(Supplied material)

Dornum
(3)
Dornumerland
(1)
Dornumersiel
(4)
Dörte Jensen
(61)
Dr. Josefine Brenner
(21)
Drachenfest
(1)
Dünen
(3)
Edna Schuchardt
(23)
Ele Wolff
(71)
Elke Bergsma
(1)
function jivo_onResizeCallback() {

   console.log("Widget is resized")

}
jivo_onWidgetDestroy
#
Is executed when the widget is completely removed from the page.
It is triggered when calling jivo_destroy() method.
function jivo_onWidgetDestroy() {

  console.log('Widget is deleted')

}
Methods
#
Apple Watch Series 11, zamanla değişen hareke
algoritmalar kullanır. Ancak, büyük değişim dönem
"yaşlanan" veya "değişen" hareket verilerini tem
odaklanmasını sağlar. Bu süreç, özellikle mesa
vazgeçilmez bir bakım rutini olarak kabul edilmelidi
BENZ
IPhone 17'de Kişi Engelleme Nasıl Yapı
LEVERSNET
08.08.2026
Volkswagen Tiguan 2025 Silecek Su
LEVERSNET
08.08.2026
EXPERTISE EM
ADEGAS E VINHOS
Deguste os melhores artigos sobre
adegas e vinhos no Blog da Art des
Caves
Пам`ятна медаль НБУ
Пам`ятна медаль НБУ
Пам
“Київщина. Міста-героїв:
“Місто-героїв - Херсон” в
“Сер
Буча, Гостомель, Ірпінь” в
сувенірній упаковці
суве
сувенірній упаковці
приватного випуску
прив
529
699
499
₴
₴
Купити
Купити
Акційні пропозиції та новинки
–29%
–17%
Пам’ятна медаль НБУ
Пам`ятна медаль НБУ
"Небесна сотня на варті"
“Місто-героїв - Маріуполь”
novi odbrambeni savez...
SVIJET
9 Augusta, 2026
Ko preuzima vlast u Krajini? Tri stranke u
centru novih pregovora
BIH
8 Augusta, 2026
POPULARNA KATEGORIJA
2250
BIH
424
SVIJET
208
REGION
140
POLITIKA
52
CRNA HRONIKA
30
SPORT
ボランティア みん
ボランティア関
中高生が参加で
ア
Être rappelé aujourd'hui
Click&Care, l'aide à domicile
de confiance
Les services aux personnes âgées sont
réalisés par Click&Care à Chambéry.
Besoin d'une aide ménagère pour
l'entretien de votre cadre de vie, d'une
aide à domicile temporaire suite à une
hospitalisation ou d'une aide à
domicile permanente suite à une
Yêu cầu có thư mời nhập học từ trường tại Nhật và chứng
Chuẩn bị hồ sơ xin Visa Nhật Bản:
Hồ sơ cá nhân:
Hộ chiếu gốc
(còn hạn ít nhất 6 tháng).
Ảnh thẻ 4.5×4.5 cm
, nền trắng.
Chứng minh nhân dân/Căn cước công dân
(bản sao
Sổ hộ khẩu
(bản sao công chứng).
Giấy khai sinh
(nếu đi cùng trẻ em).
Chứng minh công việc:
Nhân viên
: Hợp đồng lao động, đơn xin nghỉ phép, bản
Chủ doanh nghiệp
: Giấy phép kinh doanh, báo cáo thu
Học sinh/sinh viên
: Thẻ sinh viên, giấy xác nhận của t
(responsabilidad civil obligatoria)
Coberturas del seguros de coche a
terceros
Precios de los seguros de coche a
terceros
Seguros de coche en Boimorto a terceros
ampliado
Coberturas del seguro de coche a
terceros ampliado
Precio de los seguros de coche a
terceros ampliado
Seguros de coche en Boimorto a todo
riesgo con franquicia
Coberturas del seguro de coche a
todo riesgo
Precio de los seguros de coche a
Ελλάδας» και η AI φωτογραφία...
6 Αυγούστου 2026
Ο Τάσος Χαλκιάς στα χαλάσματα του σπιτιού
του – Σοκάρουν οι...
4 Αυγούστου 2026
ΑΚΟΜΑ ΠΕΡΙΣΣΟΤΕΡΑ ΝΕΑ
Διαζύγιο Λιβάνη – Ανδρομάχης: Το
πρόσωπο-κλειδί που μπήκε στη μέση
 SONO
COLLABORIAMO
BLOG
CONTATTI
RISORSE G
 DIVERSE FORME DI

(End Supplied material)

- [Job]
Can you express the lines running from the start of the data through the line containing "console.log('Widget is deleted')", both included, as a JSON list of strings with one string per line and blank lines left out?

- [Task answer]
[
  "Dornum",
  "(3)",
  "Dornumerland",
  "(1)",
  "Dornumersiel",
  "(4)",
  "Dörte Jensen",
  "(61)",
  "Dr. Josefine Brenner",
  "(21)",
  "Drachenfest",
  "(1)",
  "Dünen",
  "(3)",
  "Edna Schuchardt",
  "(23)",
  "Ele Wolff",
  "(71)",
  "Elke Bergsma",
  "(1)",
  "function jivo_onResizeCallback() {",
  "   console.log(\"Widget is resized\")",
  "}",
  "jivo_onWidgetDestroy",
  "#",
  "Is executed when the widget is completely removed from the page.",
  "It is triggered when calling jivo_destroy() method.",
  "function jivo_onWidgetDestroy() {",
  "  console.log('Widget is deleted')"
]